When messages fail repeatedly, move them to a dead letter queue (DLQ) rather than dropping them or retrying forever:

// SQS Queue configuration with DLQ
{
  "QueueName": "order-processing",
  "RedrivePolicy": {
    "deadLetterTargetArn": "arn:aws:sqs:us-east-1:123:order-processing-dlq",
    "maxReceiveCount": 5
  }
}
# Monitor DLQ depth
import boto3

def check_dlq_depth():
    sqs = boto3.client('sqs')
    attrs = sqs.get_queue_attributes(
        QueueUrl=DLQ_URL,
        AttributeNames=['ApproximateNumberOfMessages']
    )
    depth = int(attrs['Attributes']['ApproximateNumberOfMessages'])

    if depth > 10:
        notify_oncall(f'DLQ has {depth} failed messages — investigation needed')

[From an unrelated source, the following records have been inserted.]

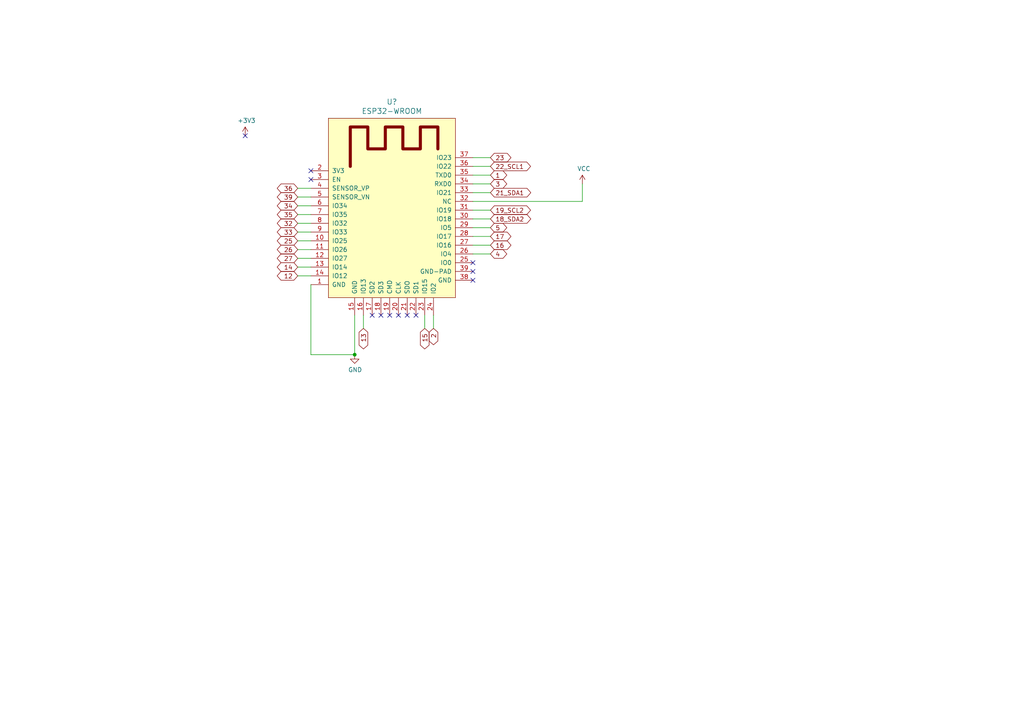
<source format=kicad_sch>
(kicad_sch (version 20211123) (generator eeschema)

  (uuid eec93f1a-37af-49c3-9770-2d022b335a1a)

  (paper "A4")

  

  (junction (at 102.87 102.87) (diameter 0) (color 0 0 0 0)
    (uuid 0a138983-dec9-4795-a575-807a9b9a60ce)
  )

  (no_connect (at 113.03 91.44) (uuid 1bf3f5d0-d245-4daa-87dd-b4684e5801ac))
  (no_connect (at 118.11 91.44) (uuid 1ddfdf05-53b4-4445-ac76-b1712252d78d))
  (no_connect (at 137.16 81.28) (uuid 258b1b8c-c890-4881-9197-414cabde54bb))
  (no_connect (at 137.16 78.74) (uuid 5ad8f9f7-87c5-4b94-b5a4-809f8046ac6c))
  (no_connect (at 90.17 52.07) (uuid 6892ad65-9286-435b-9544-eb97875b7a68))
  (no_connect (at 90.17 49.53) (uuid 6dbafc88-2f66-4c1f-8eb9-fe35885eaae7))
  (no_connect (at 137.16 76.2) (uuid 790cac17-296e-4e2a-a9f1-1a123364b47a))
  (no_connect (at 115.57 91.44) (uuid 8e4ef9b6-af14-4305-af7b-a70e677ddb9d))
  (no_connect (at 71.12 39.37) (uuid df7d5e76-07df-4a4e-8168-f22d62a22799))
  (no_connect (at 107.95 91.44) (uuid e8c59a23-6a85-4cd6-89c0-e15ea9beb44c))
  (no_connect (at 120.65 91.44) (uuid f040ddf7-6838-4f12-8f60-6845094baa56))
  (no_connect (at 110.49 91.44) (uuid fbeb27b3-41d6-4e0f-beaf-6b7aff86e453))

  (wire (pts (xy 90.17 69.85) (xy 86.36 69.85))
    (stroke (width 0) (type default) (color 0 0 0 0))
    (uuid 094d5bed-6868-4e6b-ad20-7aba5c1a2230)
  )
  (wire (pts (xy 137.16 66.04) (xy 142.24 66.04))
    (stroke (width 0) (type default) (color 0 0 0 0))
    (uuid 0d738420-060a-42af-b68d-9c20c005834a)
  )
  (wire (pts (xy 142.24 68.58) (xy 137.16 68.58))
    (stroke (width 0) (type default) (color 0 0 0 0))
    (uuid 0e9c465d-f7e1-48b3-afaa-693f06c72470)
  )
  (wire (pts (xy 142.24 73.66) (xy 137.16 73.66))
    (stroke (width 0) (type default) (color 0 0 0 0))
    (uuid 1847b723-8bd9-460b-85de-fd4db7f11344)
  )
  (wire (pts (xy 90.17 54.61) (xy 86.36 54.61))
    (stroke (width 0) (type default) (color 0 0 0 0))
    (uuid 1ed9a7cb-4500-4807-8d5e-0626119010bc)
  )
  (wire (pts (xy 90.17 102.87) (xy 102.87 102.87))
    (stroke (width 0) (type default) (color 0 0 0 0))
    (uuid 37288272-21a3-4aca-8026-15341d1159b7)
  )
  (wire (pts (xy 105.41 95.25) (xy 105.41 91.44))
    (stroke (width 0) (type default) (color 0 0 0 0))
    (uuid 39647299-ed97-4079-9cbb-9f2b79e8ff14)
  )
  (wire (pts (xy 137.16 53.34) (xy 142.24 53.34))
    (stroke (width 0) (type default) (color 0 0 0 0))
    (uuid 452dbfd4-1cda-44b8-ae8b-ed8ef8f5cf2c)
  )
  (wire (pts (xy 142.24 45.72) (xy 137.16 45.72))
    (stroke (width 0) (type default) (color 0 0 0 0))
    (uuid 458f5895-3254-40f1-9889-a1b13a0c2900)
  )
  (wire (pts (xy 90.17 59.69) (xy 86.36 59.69))
    (stroke (width 0) (type default) (color 0 0 0 0))
    (uuid 5036b2b4-7228-4ad1-8bdb-cf9c16b3ff85)
  )
  (wire (pts (xy 102.87 102.87) (xy 102.87 91.44))
    (stroke (width 0) (type default) (color 0 0 0 0))
    (uuid 5f0ff1a0-c5fb-46a7-bfbb-0fccafe52f9c)
  )
  (wire (pts (xy 142.24 55.88) (xy 137.16 55.88))
    (stroke (width 0) (type default) (color 0 0 0 0))
    (uuid 61a27f20-7ac9-4e48-8d05-3aa7c8f1872e)
  )
  (wire (pts (xy 86.36 57.15) (xy 90.17 57.15))
    (stroke (width 0) (type default) (color 0 0 0 0))
    (uuid 667c0f22-06cf-4ef2-bdf4-e59dbe2398ed)
  )
  (wire (pts (xy 142.24 63.5) (xy 137.16 63.5))
    (stroke (width 0) (type default) (color 0 0 0 0))
    (uuid 69ef2ffb-959e-40d1-af53-4e3d1dc5fca7)
  )
  (wire (pts (xy 90.17 77.47) (xy 86.36 77.47))
    (stroke (width 0) (type default) (color 0 0 0 0))
    (uuid 7b4bbcc2-3abd-41e2-8aee-512984997e9b)
  )
  (wire (pts (xy 90.17 82.55) (xy 90.17 102.87))
    (stroke (width 0) (type default) (color 0 0 0 0))
    (uuid 814cd03a-d764-4d1b-87eb-b2613d79a806)
  )
  (wire (pts (xy 86.36 67.31) (xy 90.17 67.31))
    (stroke (width 0) (type default) (color 0 0 0 0))
    (uuid 8c80b07b-28ec-4c9a-a329-0c2636db70e4)
  )
  (wire (pts (xy 137.16 71.12) (xy 142.24 71.12))
    (stroke (width 0) (type default) (color 0 0 0 0))
    (uuid 8e44f5df-699b-44c7-b84a-3e1375eb9606)
  )
  (wire (pts (xy 168.91 58.42) (xy 137.16 58.42))
    (stroke (width 0) (type default) (color 0 0 0 0))
    (uuid 903dcfe8-8ab0-45ce-8508-d3015afc2778)
  )
  (wire (pts (xy 137.16 60.96) (xy 142.24 60.96))
    (stroke (width 0) (type default) (color 0 0 0 0))
    (uuid 94909931-defa-4e0e-ae35-2fffb30ea6b0)
  )
  (wire (pts (xy 86.36 80.01) (xy 90.17 80.01))
    (stroke (width 0) (type default) (color 0 0 0 0))
    (uuid 9b9f7d08-b9dc-4358-a726-616dea651ec1)
  )
  (wire (pts (xy 86.36 62.23) (xy 90.17 62.23))
    (stroke (width 0) (type default) (color 0 0 0 0))
    (uuid a1b50f5e-9879-479b-af4c-2572ea26f42b)
  )
  (wire (pts (xy 137.16 48.26) (xy 142.24 48.26))
    (stroke (width 0) (type default) (color 0 0 0 0))
    (uuid b34a46ad-f293-4731-be88-df4f0be6e437)
  )
  (wire (pts (xy 90.17 72.39) (xy 86.36 72.39))
    (stroke (width 0) (type default) (color 0 0 0 0))
    (uuid bc84fc72-95d1-47ad-b11a-561b282c4f5a)
  )
  (wire (pts (xy 125.73 95.25) (xy 125.73 91.44))
    (stroke (width 0) (type default) (color 0 0 0 0))
    (uuid c2c95991-22ef-4714-a385-686e5d59ef42)
  )
  (wire (pts (xy 86.36 74.93) (xy 90.17 74.93))
    (stroke (width 0) (type default) (color 0 0 0 0))
    (uuid cd59fcf9-4f0d-42fd-84d4-787e99e6a2e1)
  )
  (wire (pts (xy 168.91 53.34) (xy 168.91 58.42))
    (stroke (width 0) (type default) (color 0 0 0 0))
    (uuid ce637003-ef8d-40f3-af77-16dccc54ccd6)
  )
  (wire (pts (xy 142.24 50.8) (xy 137.16 50.8))
    (stroke (width 0) (type default) (color 0 0 0 0))
    (uuid cece7b83-dd56-4884-a070-9c0e8ee104ad)
  )
  (wire (pts (xy 123.19 91.44) (xy 123.19 95.25))
    (stroke (width 0) (type default) (color 0 0 0 0))
    (uuid d59b6e1e-5441-4903-b621-dbcce34def18)
  )
  (wire (pts (xy 90.17 64.77) (xy 86.36 64.77))
    (stroke (width 0) (type default) (color 0 0 0 0))
    (uuid f45a20a0-515c-41f9-8737-8d8a409ea531)
  )

  (global_label "35" (shape bidirectional) (at 86.36 62.23 180) (fields_autoplaced)
    (effects (font (size 1.27 1.27)) (justify right))
    (uuid 06c9639d-0231-43d3-b897-18b5ae9865af)
    (property "Intersheet References" "${INTERSHEET_REFS}" (id 0) (at 0 0 0)
      (effects (font (size 1.27 1.27)) hide)
    )
  )
  (global_label "17" (shape bidirectional) (at 142.24 68.58 0) (fields_autoplaced)
    (effects (font (size 1.27 1.27)) (justify left))
    (uuid 170d3e51-0c05-45ba-bc82-61f1e065c952)
    (property "Intersheet References" "${INTERSHEET_REFS}" (id 0) (at 0 0 0)
      (effects (font (size 1.27 1.27)) hide)
    )
  )
  (global_label "18_SDA2" (shape bidirectional) (at 142.24 63.5 0) (fields_autoplaced)
    (effects (font (size 1.27 1.27)) (justify left))
    (uuid 28d1b7ed-b3b1-469f-907d-1553e1fd513c)
    (property "Intersheet References" "${INTERSHEET_REFS}" (id 0) (at 0 0 0)
      (effects (font (size 1.27 1.27)) hide)
    )
  )
  (global_label "26" (shape bidirectional) (at 86.36 72.39 180) (fields_autoplaced)
    (effects (font (size 1.27 1.27)) (justify right))
    (uuid 43cfa929-f6f7-41aa-95d3-9f77953ea292)
    (property "Intersheet References" "${INTERSHEET_REFS}" (id 0) (at 0 0 0)
      (effects (font (size 1.27 1.27)) hide)
    )
  )
  (global_label "4" (shape bidirectional) (at 142.24 73.66 0) (fields_autoplaced)
    (effects (font (size 1.27 1.27)) (justify left))
    (uuid 48380151-8042-49a0-9e74-5e3b93c118fa)
    (property "Intersheet References" "${INTERSHEET_REFS}" (id 0) (at 0 0 0)
      (effects (font (size 1.27 1.27)) hide)
    )
  )
  (global_label "19_SCL2" (shape bidirectional) (at 142.24 60.96 0) (fields_autoplaced)
    (effects (font (size 1.27 1.27)) (justify left))
    (uuid 494d607d-5f7e-45a2-b134-5e5f3443118a)
    (property "Intersheet References" "${INTERSHEET_REFS}" (id 0) (at 0 0 0)
      (effects (font (size 1.27 1.27)) hide)
    )
  )
  (global_label "2" (shape bidirectional) (at 125.73 95.25 270) (fields_autoplaced)
    (effects (font (size 1.27 1.27)) (justify right))
    (uuid 5d95563d-fd79-4959-827e-d6036e9d24cc)
    (property "Intersheet References" "${INTERSHEET_REFS}" (id 0) (at 0 0 0)
      (effects (font (size 1.27 1.27)) hide)
    )
  )
  (global_label "33" (shape bidirectional) (at 86.36 67.31 180) (fields_autoplaced)
    (effects (font (size 1.27 1.27)) (justify right))
    (uuid 6175a7c7-ebe1-40d2-a8f0-47b62d7a0e64)
    (property "Intersheet References" "${INTERSHEET_REFS}" (id 0) (at 0 0 0)
      (effects (font (size 1.27 1.27)) hide)
    )
  )
  (global_label "23" (shape bidirectional) (at 142.24 45.72 0) (fields_autoplaced)
    (effects (font (size 1.27 1.27)) (justify left))
    (uuid 61c7bb7b-6fcd-468c-ad12-dc7972b8da92)
    (property "Intersheet References" "${INTERSHEET_REFS}" (id 0) (at 0 0 0)
      (effects (font (size 1.27 1.27)) hide)
    )
  )
  (global_label "3" (shape bidirectional) (at 142.24 53.34 0) (fields_autoplaced)
    (effects (font (size 1.27 1.27)) (justify left))
    (uuid 6f7b6ea5-1518-447a-a86b-fad2452129e3)
    (property "Intersheet References" "${INTERSHEET_REFS}" (id 0) (at 0 0 0)
      (effects (font (size 1.27 1.27)) hide)
    )
  )
  (global_label "1" (shape bidirectional) (at 142.24 50.8 0) (fields_autoplaced)
    (effects (font (size 1.27 1.27)) (justify left))
    (uuid 8aa2f986-a6b6-4aef-8efd-1f0f024e53ad)
    (property "Intersheet References" "${INTERSHEET_REFS}" (id 0) (at 0 0 0)
      (effects (font (size 1.27 1.27)) hide)
    )
  )
  (global_label "5" (shape bidirectional) (at 142.24 66.04 0) (fields_autoplaced)
    (effects (font (size 1.27 1.27)) (justify left))
    (uuid 94e0e164-f395-477f-8c1c-5868d74cd6c4)
    (property "Intersheet References" "${INTERSHEET_REFS}" (id 0) (at 0 0 0)
      (effects (font (size 1.27 1.27)) hide)
    )
  )
  (global_label "34" (shape bidirectional) (at 86.36 59.69 180) (fields_autoplaced)
    (effects (font (size 1.27 1.27)) (justify right))
    (uuid 98d75bd7-ec1c-446c-a738-85719b5c6213)
    (property "Intersheet References" "${INTERSHEET_REFS}" (id 0) (at 0 0 0)
      (effects (font (size 1.27 1.27)) hide)
    )
  )
  (global_label "14" (shape bidirectional) (at 86.36 77.47 180) (fields_autoplaced)
    (effects (font (size 1.27 1.27)) (justify right))
    (uuid b0f98a1b-e418-41cf-af4d-ca79459fdab7)
    (property "Intersheet References" "${INTERSHEET_REFS}" (id 0) (at 0 0 0)
      (effects (font (size 1.27 1.27)) hide)
    )
  )
  (global_label "15" (shape bidirectional) (at 123.19 95.25 270) (fields_autoplaced)
    (effects (font (size 1.27 1.27)) (justify right))
    (uuid b89ae901-ecd6-4b3c-a1b3-d66018f401b7)
    (property "Intersheet References" "${INTERSHEET_REFS}" (id 0) (at 0 0 0)
      (effects (font (size 1.27 1.27)) hide)
    )
  )
  (global_label "16" (shape bidirectional) (at 142.24 71.12 0) (fields_autoplaced)
    (effects (font (size 1.27 1.27)) (justify left))
    (uuid c0b5cbf1-272f-4224-8a4d-892325bc1018)
    (property "Intersheet References" "${INTERSHEET_REFS}" (id 0) (at 0 0 0)
      (effects (font (size 1.27 1.27)) hide)
    )
  )
  (global_label "39" (shape bidirectional) (at 86.36 57.15 180) (fields_autoplaced)
    (effects (font (size 1.27 1.27)) (justify right))
    (uuid c3025d0a-20ca-4300-92a6-d3bdd5b0c908)
    (property "Intersheet References" "${INTERSHEET_REFS}" (id 0) (at 0 0 0)
      (effects (font (size 1.27 1.27)) hide)
    )
  )
  (global_label "21_SDA1" (shape bidirectional) (at 142.24 55.88 0) (fields_autoplaced)
    (effects (font (size 1.27 1.27)) (justify left))
    (uuid c46ca9a1-4f8f-4d97-8e21-bbe445c74bd3)
    (property "Intersheet References" "${INTERSHEET_REFS}" (id 0) (at 0 0 0)
      (effects (font (size 1.27 1.27)) hide)
    )
  )
  (global_label "36" (shape bidirectional) (at 86.36 54.61 180) (fields_autoplaced)
    (effects (font (size 1.27 1.27)) (justify right))
    (uuid cda654c3-df18-4c01-8676-971f73c09dad)
    (property "Intersheet References" "${INTERSHEET_REFS}" (id 0) (at 0 0 0)
      (effects (font (size 1.27 1.27)) hide)
    )
  )
  (global_label "32" (shape bidirectional) (at 86.36 64.77 180) (fields_autoplaced)
    (effects (font (size 1.27 1.27)) (justify right))
    (uuid da7b7f29-bcd4-481f-b880-d990215472d6)
    (property "Intersheet References" "${INTERSHEET_REFS}" (id 0) (at 0 0 0)
      (effects (font (size 1.27 1.27)) hide)
    )
  )
  (global_label "12" (shape bidirectional) (at 86.36 80.01 180) (fields_autoplaced)
    (effects (font (size 1.27 1.27)) (justify right))
    (uuid ddb68b5e-2a6f-4940-80f9-d8886f5193c9)
    (property "Intersheet References" "${INTERSHEET_REFS}" (id 0) (at 0 0 0)
      (effects (font (size 1.27 1.27)) hide)
    )
  )
  (global_label "22_SCL1" (shape bidirectional) (at 142.24 48.26 0) (fields_autoplaced)
    (effects (font (size 1.27 1.27)) (justify left))
    (uuid e6e3d439-6761-469c-bc99-e5a8c5063075)
    (property "Intersheet References" "${INTERSHEET_REFS}" (id 0) (at 0 0 0)
      (effects (font (size 1.27 1.27)) hide)
    )
  )
  (global_label "25" (shape bidirectional) (at 86.36 69.85 180) (fields_autoplaced)
    (effects (font (size 1.27 1.27)) (justify right))
    (uuid e9e1470c-6161-4dff-95a9-ce0186ff6b46)
    (property "Intersheet References" "${INTERSHEET_REFS}" (id 0) (at 0 0 0)
      (effects (font (size 1.27 1.27)) hide)
    )
  )
  (global_label "27" (shape bidirectional) (at 86.36 74.93 180) (fields_autoplaced)
    (effects (font (size 1.27 1.27)) (justify right))
    (uuid f84138d7-7819-4cfc-bc05-eaa31ee760eb)
    (property "Intersheet References" "${INTERSHEET_REFS}" (id 0) (at 0 0 0)
      (effects (font (size 1.27 1.27)) hide)
    )
  )
  (global_label "13" (shape bidirectional) (at 105.41 95.25 270) (fields_autoplaced)
    (effects (font (size 1.27 1.27)) (justify right))
    (uuid fe906809-f920-4867-8362-b5b315574e1d)
    (property "Intersheet References" "${INTERSHEET_REFS}" (id 0) (at 0 0 0)
      (effects (font (size 1.27 1.27)) hide)
    )
  )

  (symbol (lib_id "Micromouse_V01-rescue:ESP32-WROOM-ESP32-footprints-Shem-Lib") (at 114.3 64.77 0) (unit 1)
    (in_bom yes) (on_board yes)
    (uuid 00000000-0000-0000-0000-0000621ba70a)
    (property "Reference" "" (id 0) (at 113.665 29.5402 0)
      (effects (font (size 1.524 1.524)))
    )
    (property "Value" "ESP32-WROOM" (id 1) (at 113.665 32.2326 0)
      (effects (font (size 1.524 1.524)))
    )
    (property "Footprint" "parts:MODULE_ESP32_DEVKIT_V1" (id 2) (at 123.19 30.48 0)
      (effects (font (size 1.524 1.524)) hide)
    )
    (property "Datasheet" "" (id 3) (at 102.87 53.34 0)
      (effects (font (size 1.524 1.524)) hide)
    )
    (pin "1" (uuid ce1b38fb-df53-48c6-9af8-83ebdec8fa53))
    (pin "10" (uuid fbadf677-71f5-4571-add1-eb09d9f7ac39))
    (pin "11" (uuid aa768ce5-604e-4d2f-bdcb-8c59d31db22f))
    (pin "12" (uuid 7804dc98-167f-4a5d-9dce-22949dedd494))
    (pin "13" (uuid 4a81f8ba-1232-4ec5-8abf-95b5f2752ba3))
    (pin "14" (uuid ac75a1df-5ed5-40d7-b211-79a5d552449b))
    (pin "15" (uuid e538d8f2-57bd-4ac6-b3e8-7dcfe8b9ba7c))
    (pin "16" (uuid 1262e376-d8fd-4313-b4da-71b018c1aac5))
    (pin "17" (uuid bf127aab-f662-4c17-a55f-1a03132d340b))
    (pin "18" (uuid a98c7201-1005-4ea6-8d40-78137b3a968c))
    (pin "19" (uuid c0d0ebd0-da0c-4e52-a9d8-239ba3a98fde))
    (pin "2" (uuid a6fb4c04-65b4-4bc9-96ac-f24dc239f503))
    (pin "20" (uuid db9d039a-4605-4854-b949-0fbb1e487049))
    (pin "21" (uuid 0428e85e-3b58-43bc-a952-e153073c9cbe))
    (pin "22" (uuid ad5bf4d0-0e64-454f-8911-a7e6c0f97ec1))
    (pin "23" (uuid 03ee0abf-1bae-4d11-a391-2e400630dccb))
    (pin "24" (uuid 917d1d98-f7ac-4238-914e-31ec4d5a0753))
    (pin "25" (uuid c37bbe9e-3c1b-4e0b-8e06-9ceb08f43669))
    (pin "26" (uuid a3e3145d-59b6-4488-bc99-0fb6e65f7402))
    (pin "27" (uuid 6f71f7d4-d93e-4ba7-a89c-7653b8fb07e9))
    (pin "28" (uuid cc3c86b5-fc91-48bc-b564-1eb058140775))
    (pin "29" (uuid 8ec6bbb0-305e-4813-b0f4-91985145e491))
    (pin "3" (uuid cb872d92-235c-44a2-9173-11055add9591))
    (pin "30" (uuid d9e5c0e0-6987-45b1-bfce-306039504a8a))
    (pin "31" (uuid 5fea996b-4381-4a92-9fc6-357b1f68d240))
    (pin "32" (uuid 8f7c7719-04fc-45c4-83a2-9576ae621943))
    (pin "33" (uuid e6774541-239e-437d-981e-000be4bc9d1a))
    (pin "34" (uuid 35b52612-ef72-41e4-b13b-7b8090786d9c))
    (pin "35" (uuid bb326e72-48b4-4506-b892-93e02de870ef))
    (pin "36" (uuid d745e785-a50a-451d-8da2-d127727ab06d))
    (pin "37" (uuid 0cb8591d-5c7b-4d2e-87eb-abd184b9aa8d))
    (pin "38" (uuid 2ff10a42-af6c-45cb-a90f-c1f9961931be))
    (pin "39" (uuid c63df6ef-4cad-41af-9740-44dd2a8b25e9))
    (pin "4" (uuid a5412071-5a6c-460f-9513-aa27d1be5137))
    (pin "5" (uuid fe3a5d01-8a3a-4004-9e45-94bf0ea62c43))
    (pin "6" (uuid ec9e944d-c8a1-4d8e-8e5f-3a4f8f5bdd7e))
    (pin "7" (uuid 54014542-1372-446f-8ab8-fc5c092f7360))
    (pin "8" (uuid 5906a7e8-e4c3-4327-a0d4-f4800628b0f6))
    (pin "9" (uuid 37d252f7-4705-4f56-830b-d2d59ed89c67))
  )

  (symbol (lib_id "power:GND") (at 102.87 102.87 0) (unit 1)
    (in_bom yes) (on_board yes)
    (uuid 00000000-0000-0000-0000-000062b80fb6)
    (property "Reference" "#PWR0145" (id 0) (at 102.87 109.22 0)
      (effects (font (size 1.27 1.27)) hide)
    )
    (property "Value" "GND" (id 1) (at 102.997 107.2642 0))
    (property "Footprint" "" (id 2) (at 102.87 102.87 0)
      (effects (font (size 1.27 1.27)) hide)
    )
    (property "Datasheet" "" (id 3) (at 102.87 102.87 0)
      (effects (font (size 1.27 1.27)) hide)
    )
    (pin "1" (uuid 5182c150-2f5f-47df-ae05-a1f5002c2ca4))
  )

  (symbol (lib_id "power:+3V3") (at 71.12 39.37 0) (unit 1)
    (in_bom yes) (on_board yes)
    (uuid 00000000-0000-0000-0000-000062b81a48)
    (property "Reference" "#PWR0146" (id 0) (at 71.12 43.18 0)
      (effects (font (size 1.27 1.27)) hide)
    )
    (property "Value" "+3V3" (id 1) (at 71.501 34.9758 0))
    (property "Footprint" "" (id 2) (at 71.12 39.37 0)
      (effects (font (size 1.27 1.27)) hide)
    )
    (property "Datasheet" "" (id 3) (at 71.12 39.37 0)
      (effects (font (size 1.27 1.27)) hide)
    )
    (pin "1" (uuid eae0f613-c8f6-469f-b366-9afcb8fe3565))
  )

  (symbol (lib_id "power:VCC") (at 168.91 53.34 0) (unit 1)
    (in_bom yes) (on_board yes)
    (uuid 00000000-0000-0000-0000-000062b82086)
    (property "Reference" "#PWR0147" (id 0) (at 168.91 57.15 0)
      (effects (font (size 1.27 1.27)) hide)
    )
    (property "Value" "VCC" (id 1) (at 169.3418 48.9458 0))
    (property "Footprint" "" (id 2) (at 168.91 53.34 0)
      (effects (font (size 1.27 1.27)) hide)
    )
    (property "Datasheet" "" (id 3) (at 168.91 53.34 0)
      (effects (font (size 1.27 1.27)) hide)
    )
    (pin "1" (uuid 513873d7-0fc8-4b84-b40d-01d6e2b3522b))
  )
)

</source>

Alerts on DLQ depth prevent silent data loss. Messages in the DLQ can be inspected, debugged, and replayed after fixing the underlying issue.

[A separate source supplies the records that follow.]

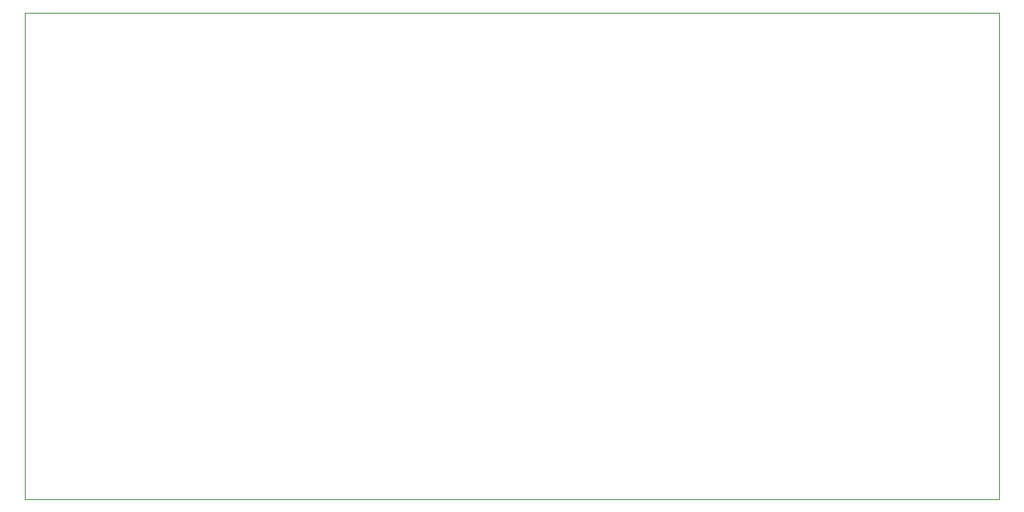
<source format=gbr>
%TF.GenerationSoftware,KiCad,Pcbnew,5.0.2-bee76a0~70~ubuntu18.04.1*%
%TF.CreationDate,2020-11-23T14:53:07+01:00*%
%TF.ProjectId,Carte_L298,43617274-655f-44c3-9239-382e6b696361,rev?*%
%TF.SameCoordinates,Original*%
%TF.FileFunction,Profile,NP*%
%FSLAX46Y46*%
G04 Gerber Fmt 4.6, Leading zero omitted, Abs format (unit mm)*
G04 Created by KiCad (PCBNEW 5.0.2-bee76a0~70~ubuntu18.04.1) date lun. 23 nov. 2020 14:53:07 CET*
%MOMM*%
%LPD*%
G01*
G04 APERTURE LIST*
%ADD10C,0.100000*%
G04 APERTURE END LIST*
D10*
X135255000Y-53340000D02*
X135255000Y-104775000D01*
X238125000Y-53340000D02*
X238125000Y-104775000D01*
X238125000Y-104775000D02*
X135255000Y-104775000D01*
X135255000Y-53340000D02*
X238125000Y-53340000D01*
M02*

</source>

Monitoring Async Processing

Async jobs fail silently unless you watch them. Essential metrics:

Queue depth        → Messages waiting to be processed
Processing lag     → Time between enqueue and completion
Job failure rate   → % of jobs that fail
DLQ depth          → Failed jobs that gave up
Worker utilization → Are workers busy or idle?
Job duration       → How long individual jobs take
// Laravel Horizon: Redis queue monitoring
composer require laravel/horizon
php artisan horizon:install
php artisan horizon

// Provides:
// - Real-time queue metrics dashboard
// - Job failure tracking
// - Throughput per queue
// - Pause and resume individual queues
# Kubernetes: scale workers based on queue depth
apiVersion: keda.sh/v1alpha1
kind: ScaledObject
metadata:
  name: queue-worker-scaler
spec:
  scaleTargetRef:
    name: queue-worker
  minReplicaCount: 1
  maxReplicaCount: 20
  triggers:
    - type: redis
      metadata:
        address: redis:6379
        listName: queues:default
        listLength: "20"  # 1 worker per 20 pending jobs

Patterns for User Feedback

Async processing creates a UX challenge: the user needs to know when their work is done.

Polling

Simple: client polls an endpoint until the job is complete:

async function waitForExport(exportId) {
  const pollInterval = 2000;  // 2 seconds
  const maxAttempts  = 60;    // 2 minutes max

  for (let i = 0; i < maxAttempts; i++) {
    const response = await fetch(`/api/exports/${exportId}`);
    const data     = await response.json();

    if (data.status === 'completed') {
      window.location.href = data.download_url;
      return;
    }

    if (data.status === 'failed') {
      showError('Export failed. Please try again.');
      return;
    }

    await sleep(pollInterval);
    // Exponential backoff for long-running jobs:
    // pollInterval = Math.min(pollInterval * 1.5, 10000);
  }

  showError('Export is taking longer than expected. You\'ll receive an email when ready.');
}

WebSocket Push

For real-time feedback, push the completion event via WebSocket:

// Job fires an event when complete
class GenerateExport implements ShouldQueue
{
    public function handle(): void
    {
        $downloadUrl = $this->buildExport();

        // Broadcast to the user's browser via WebSocket
        broadcast(new ExportReady($this->user, $downloadUrl))->toOthers();
    }
}
// Browser listens for the event
Echo.private(`user.${userId}`)
    .listen('ExportReady', (event) => {
        showSuccess('Your export is ready!');
        window.location.href = event.downloadUrl;
    });

Async processing is one of the most impactful architectural changes you can make to a synchronous application. Identify your longest synchronous operations, measure their impact on response times, and systematically move them to background queues. Users will notice the difference.